** START Input material **

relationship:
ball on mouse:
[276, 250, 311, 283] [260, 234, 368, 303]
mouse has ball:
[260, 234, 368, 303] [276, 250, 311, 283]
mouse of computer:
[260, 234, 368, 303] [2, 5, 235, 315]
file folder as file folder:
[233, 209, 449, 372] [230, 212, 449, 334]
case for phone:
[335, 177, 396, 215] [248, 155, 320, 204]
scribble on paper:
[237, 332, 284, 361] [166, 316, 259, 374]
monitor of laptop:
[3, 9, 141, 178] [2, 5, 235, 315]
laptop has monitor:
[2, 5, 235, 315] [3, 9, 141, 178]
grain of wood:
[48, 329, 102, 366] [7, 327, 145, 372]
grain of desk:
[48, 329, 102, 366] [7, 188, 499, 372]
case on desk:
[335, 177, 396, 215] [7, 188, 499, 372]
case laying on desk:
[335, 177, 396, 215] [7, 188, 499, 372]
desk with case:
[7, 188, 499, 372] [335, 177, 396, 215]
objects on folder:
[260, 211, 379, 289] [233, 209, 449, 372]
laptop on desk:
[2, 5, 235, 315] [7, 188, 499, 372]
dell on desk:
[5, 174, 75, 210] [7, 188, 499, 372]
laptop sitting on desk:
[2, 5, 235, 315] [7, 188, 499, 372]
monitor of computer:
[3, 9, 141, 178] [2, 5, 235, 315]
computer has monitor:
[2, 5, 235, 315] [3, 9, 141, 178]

** END Input material **
** START Input material **

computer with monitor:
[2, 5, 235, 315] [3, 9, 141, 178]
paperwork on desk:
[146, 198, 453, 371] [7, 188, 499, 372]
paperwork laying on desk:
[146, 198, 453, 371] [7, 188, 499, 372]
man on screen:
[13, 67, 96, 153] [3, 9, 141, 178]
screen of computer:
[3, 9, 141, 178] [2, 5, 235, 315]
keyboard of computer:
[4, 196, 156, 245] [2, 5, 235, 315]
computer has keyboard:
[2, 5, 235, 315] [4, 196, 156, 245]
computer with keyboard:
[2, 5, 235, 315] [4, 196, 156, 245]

** END Input material **
** START Input material **

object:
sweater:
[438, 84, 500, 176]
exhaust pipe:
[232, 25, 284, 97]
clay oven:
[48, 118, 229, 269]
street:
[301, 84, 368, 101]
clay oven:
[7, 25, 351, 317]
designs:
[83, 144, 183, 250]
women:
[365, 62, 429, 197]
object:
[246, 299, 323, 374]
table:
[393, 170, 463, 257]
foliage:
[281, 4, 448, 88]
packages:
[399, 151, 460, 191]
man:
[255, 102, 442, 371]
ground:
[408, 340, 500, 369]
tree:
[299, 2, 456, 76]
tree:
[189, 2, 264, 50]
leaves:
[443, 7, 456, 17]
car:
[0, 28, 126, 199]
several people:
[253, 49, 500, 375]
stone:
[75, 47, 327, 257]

** END Input material **

**Exercise details**
Gather every line in the entries above that contains the word "with", and copy each such line in full.

**Response to the task**
desk with case:
computer with monitor:
computer with keyboard:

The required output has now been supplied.